The Escapist : News : The Man Who Made Spore Suckier
Nutshell version: "Spore" was originally a true evolution simulator, where decisions made early on in the unicellular stage had dramatic effects downstream when you walked on land for the first time or formed a culture. One douchebag at EA thought that was "too science-y" and turned it instead into a dull intelligent design game with no real choices or consequences involved.
An article from scientific magazine Seed dissecting the intelligent-design aspects of Spore highlighted Hecker's early concerns in development over the realism of Wright's vision.
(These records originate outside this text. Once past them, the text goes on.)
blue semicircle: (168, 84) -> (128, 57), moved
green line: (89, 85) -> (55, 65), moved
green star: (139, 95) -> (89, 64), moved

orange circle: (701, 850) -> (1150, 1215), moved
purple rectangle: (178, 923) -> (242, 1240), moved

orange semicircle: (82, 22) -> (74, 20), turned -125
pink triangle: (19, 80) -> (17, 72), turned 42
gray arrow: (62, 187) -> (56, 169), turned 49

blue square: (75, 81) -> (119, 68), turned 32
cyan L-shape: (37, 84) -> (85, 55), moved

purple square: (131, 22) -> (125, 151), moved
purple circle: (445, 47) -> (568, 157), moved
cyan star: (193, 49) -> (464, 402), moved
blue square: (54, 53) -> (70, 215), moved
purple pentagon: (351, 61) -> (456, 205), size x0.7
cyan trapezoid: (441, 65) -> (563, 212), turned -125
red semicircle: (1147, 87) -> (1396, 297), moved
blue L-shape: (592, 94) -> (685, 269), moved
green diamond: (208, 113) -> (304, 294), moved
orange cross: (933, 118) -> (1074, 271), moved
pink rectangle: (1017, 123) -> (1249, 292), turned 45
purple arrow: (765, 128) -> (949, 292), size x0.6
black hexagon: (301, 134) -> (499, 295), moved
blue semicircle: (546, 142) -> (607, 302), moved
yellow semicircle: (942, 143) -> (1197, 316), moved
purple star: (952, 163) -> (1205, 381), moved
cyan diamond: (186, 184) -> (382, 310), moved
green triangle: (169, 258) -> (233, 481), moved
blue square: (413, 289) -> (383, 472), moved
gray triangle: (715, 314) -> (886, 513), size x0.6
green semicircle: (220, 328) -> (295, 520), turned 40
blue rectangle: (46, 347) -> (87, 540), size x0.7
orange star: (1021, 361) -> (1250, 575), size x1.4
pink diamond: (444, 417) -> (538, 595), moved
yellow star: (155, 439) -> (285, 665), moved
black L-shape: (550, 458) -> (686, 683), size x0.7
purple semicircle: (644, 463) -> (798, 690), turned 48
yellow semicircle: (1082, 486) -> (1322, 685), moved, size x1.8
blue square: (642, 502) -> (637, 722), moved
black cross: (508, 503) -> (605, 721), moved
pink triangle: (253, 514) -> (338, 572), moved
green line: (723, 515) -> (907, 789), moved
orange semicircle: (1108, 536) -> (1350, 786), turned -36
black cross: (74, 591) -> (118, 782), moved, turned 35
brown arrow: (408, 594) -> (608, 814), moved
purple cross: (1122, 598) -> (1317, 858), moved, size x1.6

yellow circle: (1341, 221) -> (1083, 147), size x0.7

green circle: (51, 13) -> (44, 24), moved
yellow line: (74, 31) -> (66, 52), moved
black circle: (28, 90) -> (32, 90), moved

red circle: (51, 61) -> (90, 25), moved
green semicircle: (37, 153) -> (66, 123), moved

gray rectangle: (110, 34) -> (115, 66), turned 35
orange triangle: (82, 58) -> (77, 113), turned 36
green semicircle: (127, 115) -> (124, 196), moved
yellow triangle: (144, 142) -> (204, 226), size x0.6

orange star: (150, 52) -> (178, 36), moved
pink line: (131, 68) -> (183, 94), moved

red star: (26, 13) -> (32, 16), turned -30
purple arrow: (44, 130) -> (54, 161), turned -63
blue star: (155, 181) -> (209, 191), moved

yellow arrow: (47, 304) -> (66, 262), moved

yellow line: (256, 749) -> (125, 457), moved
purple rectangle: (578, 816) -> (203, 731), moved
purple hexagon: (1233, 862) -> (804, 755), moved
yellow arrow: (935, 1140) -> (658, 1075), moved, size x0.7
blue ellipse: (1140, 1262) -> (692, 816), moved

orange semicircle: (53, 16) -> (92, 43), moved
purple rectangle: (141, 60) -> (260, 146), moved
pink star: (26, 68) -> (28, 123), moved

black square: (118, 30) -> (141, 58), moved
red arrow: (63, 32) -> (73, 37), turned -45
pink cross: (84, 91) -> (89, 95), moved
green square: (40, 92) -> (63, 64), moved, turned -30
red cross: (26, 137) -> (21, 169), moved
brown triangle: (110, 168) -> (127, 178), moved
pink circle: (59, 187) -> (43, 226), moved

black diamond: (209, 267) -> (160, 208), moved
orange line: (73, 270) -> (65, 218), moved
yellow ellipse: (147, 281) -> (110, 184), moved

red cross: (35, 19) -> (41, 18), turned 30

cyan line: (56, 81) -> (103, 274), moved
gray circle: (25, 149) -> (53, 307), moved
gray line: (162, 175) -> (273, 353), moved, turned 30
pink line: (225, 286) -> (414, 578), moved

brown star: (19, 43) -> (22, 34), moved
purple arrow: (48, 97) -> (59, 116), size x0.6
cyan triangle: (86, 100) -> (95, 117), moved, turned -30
"Chris Hecker was having strong misgivings about how appealing all this hard science would be to the wider world," states Seed. "'I was the founding member of the 'cute' team," he says with pride. 'Ocean [Quigley, Spore's art director] and Will were really the founding members of the 'science' team. Ocean would make the cell game look exactly like a petri dish with all these to-scale animals and Will would say, 'That's the greatest thing I've ever seen!' and some of us were thinking, 'I'm not sure about that.'"
Hecker's camp began messing with the science team's concepts. "Quigley's microscopically accurate concept drawings were vandalized with stuck-on googly eyes; there were suggestions that it might be cool if the creatures wore sneakers," revealed Seed.
Quigley understood both sides, explaining that a true evolutionary project "is so absurdly vast, so radically outside of any scale that people can really empathize with, we knew we had to turn it into a toy."